The U.S. foreclosure crisis has started to "plateau," with the number of U.S. homes in some stage of the process declining 9% in April from the month before, according to RealtyTrac.
Homes receiving some kind of foreclosure filing in April — a notice of default, scheduled auction or bank repossession — declined 2% from April 2009, the first year-over-year drop since the Irvine company began publishing its monthly report in January 2005.
One in every 387 homes received a foreclosure filing last month, RealtyTrac said.
While the year-over-year decline was an "important milestone," RealtyTrac Chief Executive James J. Saccacio said, bank repossessions in April hit a monthly record, indicating that lenders were beginning to take final action against troubled borrowers long in limbo. Many foreclosures were frozen last year as several foreclosure moratoriums were imposed and the Obama administration pressured lenders to work with defaulting homeowners.
"Foreclosure activity has begun to plateau — but at a very high level that will not drop off in the near future," Saccacio said. "We expect a similar pattern to continue for most of this year, with the overall numbers staying at a high level and ripples of activity hitting the various stages of the foreclosure process as lenders systematically work through the backlog."

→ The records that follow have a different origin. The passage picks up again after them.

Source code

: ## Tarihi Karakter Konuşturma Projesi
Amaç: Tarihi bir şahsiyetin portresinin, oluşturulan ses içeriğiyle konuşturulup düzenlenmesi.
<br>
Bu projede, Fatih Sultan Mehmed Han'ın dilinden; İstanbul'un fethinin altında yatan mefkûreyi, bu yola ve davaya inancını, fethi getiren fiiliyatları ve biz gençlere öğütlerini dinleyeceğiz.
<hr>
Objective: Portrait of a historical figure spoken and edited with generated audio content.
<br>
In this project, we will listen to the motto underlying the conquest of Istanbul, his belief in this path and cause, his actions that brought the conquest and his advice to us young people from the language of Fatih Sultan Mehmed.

A total of 103,672 properties received notices of default in April, a 12% decrease from March and a 27% drop from April 2009. Foreclosure auctions fell 13% from the month before to 137,643, a 1% increase from April 2009. And bank repossessions hit a monthly record of 92,432 in April, an increase of 1% from March and a 45% increase from April 2009.
California had the nation's fourth-highest foreclosure rate, with one in every 192 homes receiving a filing, despite decreases in both monthly and annual notices, RealtyTrac said. Nevada, Arizona and Florida held the top three spots.